[BEGIN Passage]

Per-request overrides

Most quality knobs can be set per request in the chat body and override the server-wide default. Precedence, highest first:

explicit request field (temperature, top_p, top_k, seed, min_p, xtc_probability/xtc_threshold, logit_bias, repetition_penalty, presence_penalty/frequency_penalty (+ their *_context_size windows), max_tokens/max_completion_tokens, stop, chat_template_kwargs.enable_thinking, adapter, tools)
the matching --temperature/--top-p/--top-k/--thinking server default
the model’s generation_config.json
the built-in fallback (temp 0.7, top-p/top-k 0 = off)

These ride all three protocol surfaces (/v1/chat/completions, /v1/messages, /v1/responses) because each funnels through one handleChat. Full field list: server-api.md.

Environment levers

The CLI flags above set these; you can also export them directly (e.g. for paired A/B harnesses).

[END Passage]
[BEGIN Supplied data]

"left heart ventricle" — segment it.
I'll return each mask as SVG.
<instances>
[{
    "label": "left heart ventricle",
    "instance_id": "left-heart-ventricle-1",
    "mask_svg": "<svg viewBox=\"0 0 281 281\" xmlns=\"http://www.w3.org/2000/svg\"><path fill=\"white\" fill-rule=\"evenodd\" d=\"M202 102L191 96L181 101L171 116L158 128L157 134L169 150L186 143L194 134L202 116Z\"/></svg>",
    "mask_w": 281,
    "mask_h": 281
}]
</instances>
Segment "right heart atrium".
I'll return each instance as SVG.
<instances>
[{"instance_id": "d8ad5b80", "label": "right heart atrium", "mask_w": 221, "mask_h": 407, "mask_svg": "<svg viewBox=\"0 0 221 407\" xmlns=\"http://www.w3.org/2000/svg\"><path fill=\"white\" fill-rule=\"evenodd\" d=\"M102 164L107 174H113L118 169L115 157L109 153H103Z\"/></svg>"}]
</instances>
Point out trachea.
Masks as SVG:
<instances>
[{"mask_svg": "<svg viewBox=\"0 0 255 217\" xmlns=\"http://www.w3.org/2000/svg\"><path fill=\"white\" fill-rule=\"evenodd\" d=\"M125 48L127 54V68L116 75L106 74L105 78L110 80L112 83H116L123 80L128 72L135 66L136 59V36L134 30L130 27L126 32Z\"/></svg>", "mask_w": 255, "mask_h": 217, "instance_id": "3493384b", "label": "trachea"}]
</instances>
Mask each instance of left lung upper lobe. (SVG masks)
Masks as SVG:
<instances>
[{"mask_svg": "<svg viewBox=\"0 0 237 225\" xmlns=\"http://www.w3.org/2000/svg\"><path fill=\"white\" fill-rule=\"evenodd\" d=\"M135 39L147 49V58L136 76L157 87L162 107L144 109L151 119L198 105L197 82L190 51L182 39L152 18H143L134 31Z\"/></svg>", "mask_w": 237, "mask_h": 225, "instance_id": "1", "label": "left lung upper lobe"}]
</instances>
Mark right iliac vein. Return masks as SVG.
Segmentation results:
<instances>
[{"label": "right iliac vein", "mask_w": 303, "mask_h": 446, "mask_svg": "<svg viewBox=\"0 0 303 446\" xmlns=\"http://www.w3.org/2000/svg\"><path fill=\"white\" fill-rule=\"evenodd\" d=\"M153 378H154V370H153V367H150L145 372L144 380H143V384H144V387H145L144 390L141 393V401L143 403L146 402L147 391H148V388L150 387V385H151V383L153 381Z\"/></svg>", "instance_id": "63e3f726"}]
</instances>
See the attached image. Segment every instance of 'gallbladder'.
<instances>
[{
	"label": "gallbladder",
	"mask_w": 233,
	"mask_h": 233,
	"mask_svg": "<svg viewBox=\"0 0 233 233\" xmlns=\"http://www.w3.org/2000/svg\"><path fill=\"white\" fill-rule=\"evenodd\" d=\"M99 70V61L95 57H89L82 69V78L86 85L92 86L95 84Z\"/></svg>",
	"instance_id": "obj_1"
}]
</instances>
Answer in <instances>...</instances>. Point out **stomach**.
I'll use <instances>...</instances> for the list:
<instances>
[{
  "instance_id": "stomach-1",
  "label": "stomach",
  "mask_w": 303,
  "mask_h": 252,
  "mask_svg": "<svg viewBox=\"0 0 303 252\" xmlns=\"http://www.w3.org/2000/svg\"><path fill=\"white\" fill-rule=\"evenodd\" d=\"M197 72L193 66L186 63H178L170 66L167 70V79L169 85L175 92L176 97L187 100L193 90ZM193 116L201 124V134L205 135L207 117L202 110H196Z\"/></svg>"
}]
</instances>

[END Supplied data]

Actions to take —
1) Answer these questions using the text about per-request overrides above:
(a) What temperature does the built-in fallback use?
(b) Which three protocol surfaces do the request fields ride?
(c) Which file holds the full field list?
2) Carry on the text about per-request overrides from its last sentence.

Responses to the exercise —
1)
(a) 0.7
(b) /v1/chat/completions, /v1/messages, and /v1/responses
(c) server-api.md

2)
Env var	CLI flag	Default	Effect
`MLX_BUN_COMPILED_DECODE`	`--compiled-decode`	on (`!=="0"`)	Compiled decode graph replay.
`MLX_BUN_NO_FUSED_SDPA`	`--fused-sdpa` (inverted)	follows `--kv-quant`	`=1` forces the stock unfused SDPA everywhere.
`MLX_BUN_COMPILED_GEGLU`	`--compiled-activations`	on (`!=="0"`)	Gemma geglu via mlx-lm’s `@mx.compile` closure — the faithful default (bit-exact vs mlx-lm, one kernel). `=0` → uncompiled composition (same parity, slower).
`MLX_BUN_COMPILED_SWIGLU`	`--compiled-activations`	on (`!=="0"`)	`mx.compile`’d SwiGLU (`silu(gate)·up` → one kernel) on MiniCPM5 decode (M=1), porting mlx-lm’s `activations.py`. Bit-exact (passes the exact logit-parity gate), both lanes. +5.5% CPM5 decode. (qwen3/qwen3.5/universal compile swiglu unconditionally, independent of this flag.)
`MLX_BUN_FORCE_WIRE`	`--force-wire`	off (`==="1"`)	Wire weights for the generation.
`MLX_BUN_PAGED_KV`	`--paged-kv`	off (`==="1"`)	Paged KV cache (see the flag row above — v1: serial, Gemma4, bf16; refusals + prompt-cache bypass apply identically).
`MLX_BUN_ALLOW_PRIVATE_MEDIA`	`--allow-private-media`	off (`==="1"`)	Permit `image_url`/`audio_url` fetches to private/loopback/link-local hosts (the SSRF guard’s LAN escape hatch — see the flag row above; timeout + size cap still apply).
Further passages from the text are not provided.